The Universal Student Transit Pass

I have an opinion piece out on the City of Ottawa’s universal, student transit pass–also known as “the U-Pass.” Points raised in the op-ed include the following:

-U-Pass programs exist for roughly 30 universities and colleges across Canada.

-For a U-Pass program to be introduced, students typically must vote in favour of the program in student referenda.

-When there is a positive referendum outcome, the university in question–either its senior administraion, its student unions or both–enters into a partnership with the local transit authority.  Full-time students are then automatically enrolled in the program, and payment for the U-Pass is automatically charged to their individual student accounts when they register for fall term.

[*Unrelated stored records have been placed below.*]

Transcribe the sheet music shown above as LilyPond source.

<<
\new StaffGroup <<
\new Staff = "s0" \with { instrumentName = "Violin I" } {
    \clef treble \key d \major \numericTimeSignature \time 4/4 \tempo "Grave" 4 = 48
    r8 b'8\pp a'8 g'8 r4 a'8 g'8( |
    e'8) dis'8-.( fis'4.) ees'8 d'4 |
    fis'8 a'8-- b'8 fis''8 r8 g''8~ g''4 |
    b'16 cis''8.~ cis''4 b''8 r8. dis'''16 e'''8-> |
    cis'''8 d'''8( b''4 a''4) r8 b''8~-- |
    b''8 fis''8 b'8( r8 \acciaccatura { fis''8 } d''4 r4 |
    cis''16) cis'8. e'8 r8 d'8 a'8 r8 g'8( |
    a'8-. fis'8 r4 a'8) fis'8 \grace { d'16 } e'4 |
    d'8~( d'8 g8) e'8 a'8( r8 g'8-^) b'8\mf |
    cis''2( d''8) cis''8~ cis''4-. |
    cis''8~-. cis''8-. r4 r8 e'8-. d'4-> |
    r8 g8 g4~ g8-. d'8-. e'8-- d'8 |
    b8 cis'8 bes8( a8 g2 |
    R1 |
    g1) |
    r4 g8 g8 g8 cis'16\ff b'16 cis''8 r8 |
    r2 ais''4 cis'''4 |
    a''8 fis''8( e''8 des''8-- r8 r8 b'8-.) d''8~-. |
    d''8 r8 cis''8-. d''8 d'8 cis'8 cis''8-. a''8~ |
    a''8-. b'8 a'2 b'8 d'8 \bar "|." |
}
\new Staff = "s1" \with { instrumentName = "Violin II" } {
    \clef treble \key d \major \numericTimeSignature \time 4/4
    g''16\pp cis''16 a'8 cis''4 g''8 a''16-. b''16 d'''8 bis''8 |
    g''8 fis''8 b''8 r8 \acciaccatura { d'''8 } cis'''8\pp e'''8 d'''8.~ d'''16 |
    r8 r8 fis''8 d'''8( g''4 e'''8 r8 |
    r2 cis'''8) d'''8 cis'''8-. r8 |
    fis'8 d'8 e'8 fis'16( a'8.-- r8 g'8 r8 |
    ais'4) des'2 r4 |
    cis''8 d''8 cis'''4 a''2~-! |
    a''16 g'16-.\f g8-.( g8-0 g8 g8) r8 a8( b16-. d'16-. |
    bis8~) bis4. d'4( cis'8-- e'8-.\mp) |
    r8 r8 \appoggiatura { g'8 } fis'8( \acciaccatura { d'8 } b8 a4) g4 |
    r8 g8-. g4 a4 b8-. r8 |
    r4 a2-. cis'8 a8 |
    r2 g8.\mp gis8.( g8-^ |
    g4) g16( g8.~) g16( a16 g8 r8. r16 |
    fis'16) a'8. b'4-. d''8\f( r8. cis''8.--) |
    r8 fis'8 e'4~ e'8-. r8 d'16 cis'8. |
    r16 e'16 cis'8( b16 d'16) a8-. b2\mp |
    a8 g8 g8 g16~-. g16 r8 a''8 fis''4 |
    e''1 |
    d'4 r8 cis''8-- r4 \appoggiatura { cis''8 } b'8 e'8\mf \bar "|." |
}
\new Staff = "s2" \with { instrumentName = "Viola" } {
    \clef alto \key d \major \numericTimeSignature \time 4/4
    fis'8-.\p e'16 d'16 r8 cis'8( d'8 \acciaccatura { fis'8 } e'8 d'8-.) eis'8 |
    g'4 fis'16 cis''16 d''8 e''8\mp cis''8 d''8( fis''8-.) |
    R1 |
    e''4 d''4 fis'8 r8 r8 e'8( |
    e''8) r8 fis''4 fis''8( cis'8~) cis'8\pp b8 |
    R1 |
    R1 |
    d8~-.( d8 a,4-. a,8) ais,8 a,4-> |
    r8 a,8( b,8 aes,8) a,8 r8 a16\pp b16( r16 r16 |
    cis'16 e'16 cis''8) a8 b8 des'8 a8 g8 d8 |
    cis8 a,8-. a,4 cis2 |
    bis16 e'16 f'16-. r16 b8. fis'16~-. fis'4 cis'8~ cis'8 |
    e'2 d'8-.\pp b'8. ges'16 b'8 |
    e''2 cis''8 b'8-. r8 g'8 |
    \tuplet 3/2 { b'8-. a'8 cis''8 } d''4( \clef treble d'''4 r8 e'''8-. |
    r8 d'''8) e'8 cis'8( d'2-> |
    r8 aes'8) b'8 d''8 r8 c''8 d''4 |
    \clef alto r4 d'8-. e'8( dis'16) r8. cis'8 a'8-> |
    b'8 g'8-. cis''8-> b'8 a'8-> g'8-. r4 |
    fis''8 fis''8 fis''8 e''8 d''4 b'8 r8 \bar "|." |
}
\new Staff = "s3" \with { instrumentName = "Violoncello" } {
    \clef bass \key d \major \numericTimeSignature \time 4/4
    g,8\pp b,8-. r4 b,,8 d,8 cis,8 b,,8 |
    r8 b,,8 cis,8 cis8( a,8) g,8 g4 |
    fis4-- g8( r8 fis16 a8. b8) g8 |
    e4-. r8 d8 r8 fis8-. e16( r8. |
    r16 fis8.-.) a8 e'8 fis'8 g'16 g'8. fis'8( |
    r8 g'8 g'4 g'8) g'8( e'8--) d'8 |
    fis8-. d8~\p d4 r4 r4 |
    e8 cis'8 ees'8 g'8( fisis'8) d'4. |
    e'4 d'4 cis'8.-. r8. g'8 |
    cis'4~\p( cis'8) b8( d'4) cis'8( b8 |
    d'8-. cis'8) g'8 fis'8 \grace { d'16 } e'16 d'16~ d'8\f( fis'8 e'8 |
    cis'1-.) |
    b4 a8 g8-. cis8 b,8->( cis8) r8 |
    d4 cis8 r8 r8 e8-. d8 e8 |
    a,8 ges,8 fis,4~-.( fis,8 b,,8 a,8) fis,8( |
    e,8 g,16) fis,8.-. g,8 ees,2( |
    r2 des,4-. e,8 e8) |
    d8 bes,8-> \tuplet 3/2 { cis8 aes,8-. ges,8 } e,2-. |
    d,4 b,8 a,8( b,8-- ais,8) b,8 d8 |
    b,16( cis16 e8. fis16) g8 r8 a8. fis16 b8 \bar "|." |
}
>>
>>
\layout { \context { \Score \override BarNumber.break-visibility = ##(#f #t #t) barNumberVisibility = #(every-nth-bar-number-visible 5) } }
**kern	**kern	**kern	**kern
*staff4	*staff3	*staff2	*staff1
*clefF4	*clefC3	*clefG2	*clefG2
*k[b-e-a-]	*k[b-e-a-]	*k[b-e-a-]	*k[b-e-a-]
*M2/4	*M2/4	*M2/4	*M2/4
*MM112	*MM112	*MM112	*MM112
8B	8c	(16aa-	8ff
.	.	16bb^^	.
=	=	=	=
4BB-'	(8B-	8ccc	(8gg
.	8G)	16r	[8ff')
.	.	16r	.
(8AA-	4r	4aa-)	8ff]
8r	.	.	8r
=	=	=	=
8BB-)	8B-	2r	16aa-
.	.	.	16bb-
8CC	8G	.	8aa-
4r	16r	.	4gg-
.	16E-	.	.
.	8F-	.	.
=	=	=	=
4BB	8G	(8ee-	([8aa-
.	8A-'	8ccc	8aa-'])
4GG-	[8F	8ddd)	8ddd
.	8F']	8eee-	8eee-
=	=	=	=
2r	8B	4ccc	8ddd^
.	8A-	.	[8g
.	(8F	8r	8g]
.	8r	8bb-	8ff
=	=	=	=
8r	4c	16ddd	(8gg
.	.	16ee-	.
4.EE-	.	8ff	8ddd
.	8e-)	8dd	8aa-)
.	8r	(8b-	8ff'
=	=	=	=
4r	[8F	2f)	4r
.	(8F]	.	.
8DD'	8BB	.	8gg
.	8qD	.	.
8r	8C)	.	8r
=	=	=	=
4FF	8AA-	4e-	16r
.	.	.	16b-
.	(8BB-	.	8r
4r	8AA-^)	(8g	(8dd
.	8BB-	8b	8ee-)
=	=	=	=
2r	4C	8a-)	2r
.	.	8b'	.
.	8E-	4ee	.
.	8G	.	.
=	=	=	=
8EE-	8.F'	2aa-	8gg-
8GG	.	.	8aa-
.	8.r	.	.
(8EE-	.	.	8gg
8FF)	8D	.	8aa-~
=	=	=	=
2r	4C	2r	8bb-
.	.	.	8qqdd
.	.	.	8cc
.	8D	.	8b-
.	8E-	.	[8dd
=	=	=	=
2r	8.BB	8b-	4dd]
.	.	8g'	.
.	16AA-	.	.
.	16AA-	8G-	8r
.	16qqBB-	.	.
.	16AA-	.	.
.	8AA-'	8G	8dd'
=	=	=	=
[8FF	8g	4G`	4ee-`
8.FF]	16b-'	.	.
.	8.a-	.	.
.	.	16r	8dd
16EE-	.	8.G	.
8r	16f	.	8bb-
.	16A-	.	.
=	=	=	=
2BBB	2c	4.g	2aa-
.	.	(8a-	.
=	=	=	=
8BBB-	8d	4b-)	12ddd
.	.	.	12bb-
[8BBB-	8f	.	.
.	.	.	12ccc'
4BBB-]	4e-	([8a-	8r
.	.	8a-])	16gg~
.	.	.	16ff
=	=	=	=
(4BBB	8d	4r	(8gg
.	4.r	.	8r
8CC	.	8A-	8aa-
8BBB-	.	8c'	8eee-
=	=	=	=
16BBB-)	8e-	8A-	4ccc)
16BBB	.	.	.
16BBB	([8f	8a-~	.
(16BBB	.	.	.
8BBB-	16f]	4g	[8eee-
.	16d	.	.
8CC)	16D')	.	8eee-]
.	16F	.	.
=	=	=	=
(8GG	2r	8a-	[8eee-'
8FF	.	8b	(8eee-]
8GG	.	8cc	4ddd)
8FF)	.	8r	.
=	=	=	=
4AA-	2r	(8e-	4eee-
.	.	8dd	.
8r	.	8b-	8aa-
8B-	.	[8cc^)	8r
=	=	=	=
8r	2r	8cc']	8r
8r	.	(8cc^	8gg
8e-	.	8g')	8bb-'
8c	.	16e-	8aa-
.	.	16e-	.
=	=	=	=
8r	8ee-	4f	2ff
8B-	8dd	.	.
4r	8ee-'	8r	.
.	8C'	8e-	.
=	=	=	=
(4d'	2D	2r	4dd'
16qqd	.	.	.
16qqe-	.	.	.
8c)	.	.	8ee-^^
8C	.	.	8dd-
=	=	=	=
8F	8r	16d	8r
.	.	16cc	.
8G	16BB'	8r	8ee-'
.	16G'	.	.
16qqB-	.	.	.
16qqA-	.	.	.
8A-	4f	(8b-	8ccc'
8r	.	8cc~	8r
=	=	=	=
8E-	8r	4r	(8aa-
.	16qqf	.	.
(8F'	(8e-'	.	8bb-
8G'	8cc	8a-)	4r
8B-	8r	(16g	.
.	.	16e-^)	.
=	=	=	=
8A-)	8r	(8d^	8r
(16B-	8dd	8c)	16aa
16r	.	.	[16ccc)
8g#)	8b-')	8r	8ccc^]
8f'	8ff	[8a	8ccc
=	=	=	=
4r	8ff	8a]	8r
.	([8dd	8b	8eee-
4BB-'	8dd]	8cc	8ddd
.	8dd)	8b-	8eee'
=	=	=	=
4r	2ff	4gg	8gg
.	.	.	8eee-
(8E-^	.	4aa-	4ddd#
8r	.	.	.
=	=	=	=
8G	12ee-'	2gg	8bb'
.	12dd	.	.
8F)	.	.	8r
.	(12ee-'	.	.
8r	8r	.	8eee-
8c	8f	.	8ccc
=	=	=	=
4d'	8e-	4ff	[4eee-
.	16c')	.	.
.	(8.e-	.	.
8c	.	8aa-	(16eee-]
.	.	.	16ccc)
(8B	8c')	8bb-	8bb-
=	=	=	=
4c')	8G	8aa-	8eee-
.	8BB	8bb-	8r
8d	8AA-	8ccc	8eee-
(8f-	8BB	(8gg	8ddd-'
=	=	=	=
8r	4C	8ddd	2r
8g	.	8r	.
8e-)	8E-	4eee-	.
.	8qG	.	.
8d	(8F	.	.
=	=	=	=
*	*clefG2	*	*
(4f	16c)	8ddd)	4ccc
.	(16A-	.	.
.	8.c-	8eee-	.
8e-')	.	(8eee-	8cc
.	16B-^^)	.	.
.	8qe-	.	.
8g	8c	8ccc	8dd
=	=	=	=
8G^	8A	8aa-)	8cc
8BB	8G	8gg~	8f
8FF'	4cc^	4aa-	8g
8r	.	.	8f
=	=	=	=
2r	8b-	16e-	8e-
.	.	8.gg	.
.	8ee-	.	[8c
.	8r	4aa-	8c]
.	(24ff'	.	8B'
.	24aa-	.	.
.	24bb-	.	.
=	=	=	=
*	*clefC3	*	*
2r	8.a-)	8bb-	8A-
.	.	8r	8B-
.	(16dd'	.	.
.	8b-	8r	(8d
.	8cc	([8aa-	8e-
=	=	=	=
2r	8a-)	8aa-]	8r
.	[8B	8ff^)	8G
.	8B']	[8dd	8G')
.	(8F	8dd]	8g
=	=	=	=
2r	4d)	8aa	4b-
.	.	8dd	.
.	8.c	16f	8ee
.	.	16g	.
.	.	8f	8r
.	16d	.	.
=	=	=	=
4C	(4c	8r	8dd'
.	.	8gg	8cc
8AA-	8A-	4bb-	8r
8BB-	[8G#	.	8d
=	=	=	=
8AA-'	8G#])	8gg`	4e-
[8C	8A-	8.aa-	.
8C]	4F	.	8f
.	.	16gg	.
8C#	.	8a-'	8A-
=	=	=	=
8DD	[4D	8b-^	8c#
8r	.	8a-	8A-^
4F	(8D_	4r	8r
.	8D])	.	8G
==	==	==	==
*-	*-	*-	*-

-A U-Pass will typically give a student complete access to public transit in the municipality in question, all through the academic year.  Yet, the cost of the U-Pass to students is considerably less than what they would normally pay for transit.  For example, the City of Ottawa’s U-Pass currently costs eligible students just under $40 per month.

-One of the reasons it is offered at such a low rate to students is that it is expected that some students will use their U-Pass only sparingly; some, for example, will continue to use a car as their primary means of transportation.  In effect, there is an element of the polluting students subsidizing the non-polluting students.  In this sense, the U-Pass contributes to a ‘green shift’ of sorts. (That said, over time, the U-Pass will also encourage many car drivers to become transit users, and that’s fundamental to the program’s success.)

-The municipality benefits in several ways.  First, far more students take transit when such a system is in place, and this reduces the cost of road repair, helps curb traffic congestion, and reduces pollution.  Second–and this is key–it encourages young people to get in the habit of taking transit instead of cars; this, in turn, offers an important long-term payoff to municipalities after these people graduate.  In other words, it brings about a ‘culture of ridership.’